_WORK TO COMPLETE_
In the entries below, print exactly the lines from the first through the one with "communicators. For details, see", both included, and none of the pictures.

== Segment start ==

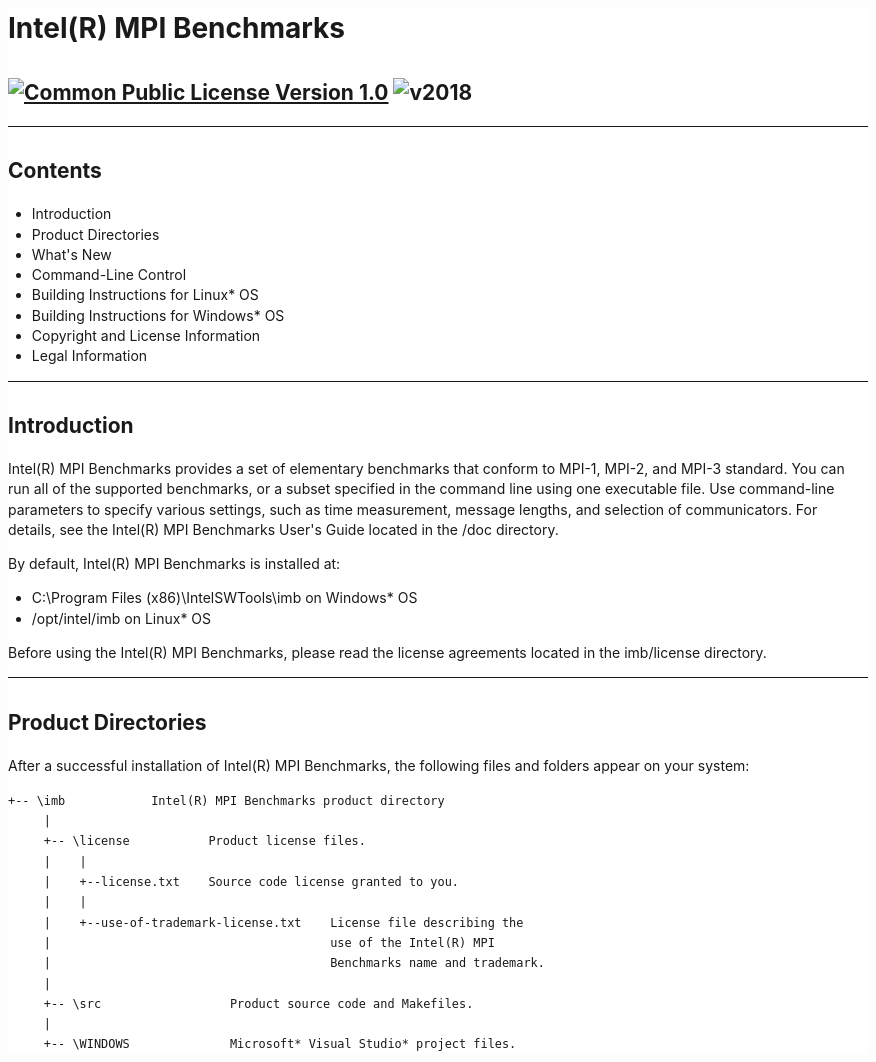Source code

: # Intel(R) MPI Benchmarks
[![Common Public License Version 1.0](https://img.shields.io/badge/license-Common%20Public%20License%20Version%201.0-green.svg)](license/license.txt)
![v2018](https://img.shields.io/badge/v.2018-Gold-orange.svg)
--------------------------------------------------

--------
Contents
--------

- Introduction
- Product Directories
- What's New
- Command-Line Control
- Building Instructions for Linux* OS
- Building Instructions for Windows* OS
- Copyright and License Information
- Legal Information

------------
Introduction
------------
Intel(R) MPI Benchmarks provides a set of elementary benchmarks that conform
to MPI-1, MPI-2, and MPI-3 standard.
You can run all of the supported benchmarks, or a subset specified in the
command line using one executable file. Use command-line parameters to specify
various settings, such as time measurement, message lengths, and selection of 
communicators. For details, see the Intel(R) MPI Benchmarks User's Guide 
located in the <install-dir>/doc directory.

By default, Intel(R) MPI Benchmarks is installed at:
  - C:\Program Files (x86)\IntelSWTools\imb on Windows* OS 
  - /opt/intel/imb on Linux* OS

Before using the Intel(R) MPI Benchmarks, please read the license agreements 
located in the imb/license directory.

-------------------
Product Directories
-------------------
After a successful installation of Intel(R) MPI Benchmarks, the following 
files and folders appear on your system:

    +-- \imb            Intel(R) MPI Benchmarks product directory
         |
         +-- \license           Product license files.
         |    |              
         |    +--license.txt    Source code license granted to you.
         |    |                             
         |    +--use-of-trademark-license.txt    License file describing the 
         |                                       use of the Intel(R) MPI 
         |                                       Benchmarks name and trademark.
         |
         +-- \src                  Product source code and Makefiles. 
         |
         +-- \WINDOWS              Microsoft* Visual Studio* project files.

== Segment end ==

_THE COMPLETED TASK_
Source code

: # Intel(R) MPI Benchmarks
[![Common Public License Version 1.0](https://img.shields.io/badge/license-Common%20Public%20License%20Version%201.0-green.svg)](license/license.txt)
![v2018](https://img.shields.io/badge/v.2018-Gold-orange.svg)
--------------------------------------------------

--------
Contents
--------

- Introduction
- Product Directories
- What's New
- Command-Line Control
- Building Instructions for Linux* OS
- Building Instructions for Windows* OS
- Copyright and License Information
- Legal Information

------------
Introduction
------------
Intel(R) MPI Benchmarks provides a set of elementary benchmarks that conform
to MPI-1, MPI-2, and MPI-3 standard.
You can run all of the supported benchmarks, or a subset specified in the
command line using one executable file. Use command-line parameters to specify
various settings, such as time measurement, message lengths, and selection of 
communicators. For details, see the Intel(R) MPI Benchmarks User's Guide 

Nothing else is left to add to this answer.